ABSTRACT

Until the early 1950s, Sethian Gnosticism was known mainly through descriptions and refutations of it produced by various of the ante-Nicene Church Fathers, supplemented by a few original Gnostic writings. The earliest such description we possess is that of Irenaeus, Bishop of Lyons in chapters 29–31 of his Adversus haereses, written around 180 ce. Chapter 29 describes the teaching of certain “gnostics” (gnostici), later (ca. 225–250 ce) identified as “Sethoites” by pseudo-Tertullian in his Adversus omnes haereses 2, which in turn was probably based on Hippolytus’s lost Syntagma composed around 210 ce (cf.

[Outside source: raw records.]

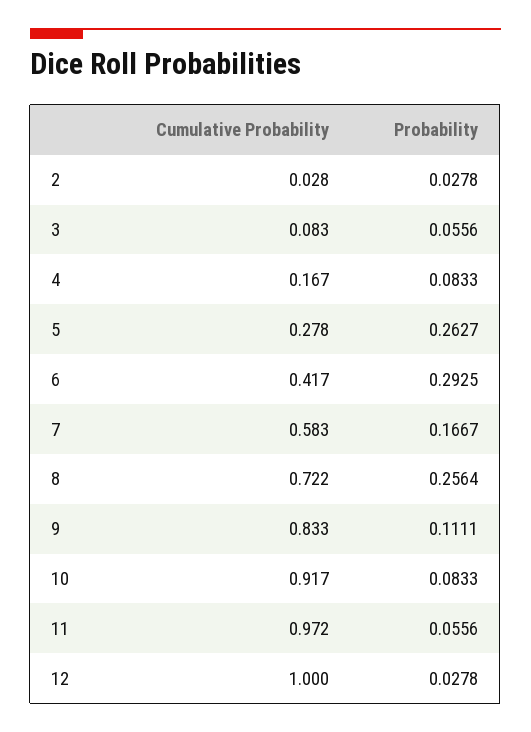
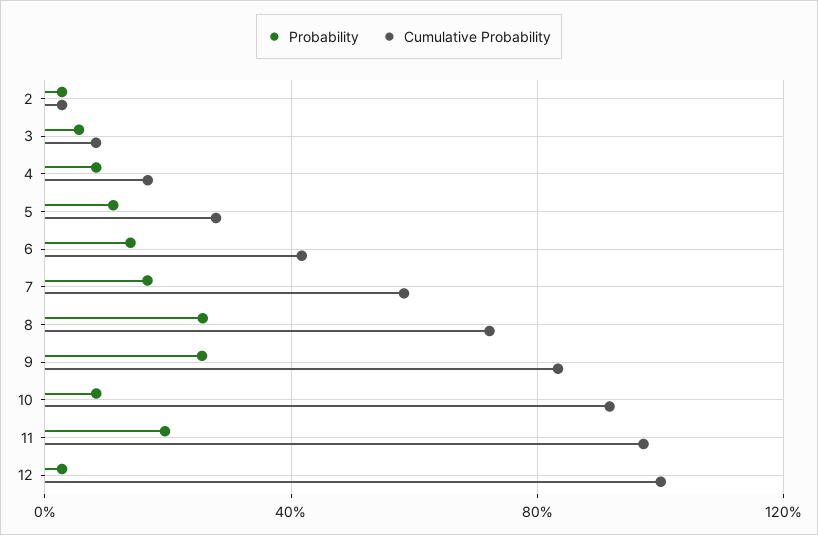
  {
    "Cumulative Probability": {
      "2": 0.028,
      "3": 0.083,
      "4": 0.167,
      "5": 0.278,
      "6": 0.417,
      "7": 0.583,
      "8": 0.722,
      "9": 0.833,
      "10": 0.917,
      "11": 0.972,
      "12": 1
    },
    "Probability": {
      "2": 0.0278,
      "3": 0.0556,
      "4": 0.0833,
-     "5": 0.2627,
+     "5": 0.1,
-     "6": 0.2925,
+     "6": 0.15,
      "7": 0.1667,
      "8": 0.2564,
-     "9": 0.1111,
+     "9": 0.25,
      "10": 0.0833,
-     "11": 0.0556,
+     "11": 0.2,
      "12": 0.0278
    }
  }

Photius, Bibliotheca cod. 121 Bekker 94a); still later (ca. 450 ce), these same gnostics were named “Barbeloites” by Theodoret of Cyrrhus, in his Haereticarum fabularum compendium 1.13. In chapter 30 of his Adversus haereses, Irenaeus presents the teaching of certain “other” (alii) gnostics, whom Theodoret in turn identified as “Sethians” or “Ophites,” that is, devotees of the paradisiacal serpent (Greek ophis) as a divine revealer. In chapter 21, Irenaeus went on to describe “yet other” (allii autem rursus) gnostics, whom pseudo-Tertullian later identified as certain “Cainites” who revered the biblical Cain and proffered a “Gospel of Judas.” These reports on these three groups were again summarized around 383 ce by Filastrius, Bishop of Brescia, in his Diuersarum haereseon liber 3, and all these accounts were greatly enlarged around 375 ce by Epiphanius, Bishop of Salamis, in his lengthy descriptions of “Gnosticism” “Sethians,” and “Archontics” in chapters 26, 39, and 40 of the first book of his Panarion. To these secondary accounts, we may also add original primary sources of similar teaching that were known prior to the 1950s, such as the “Untitled Text” from the Bruce Codex published by Carl Schmidt in 1905.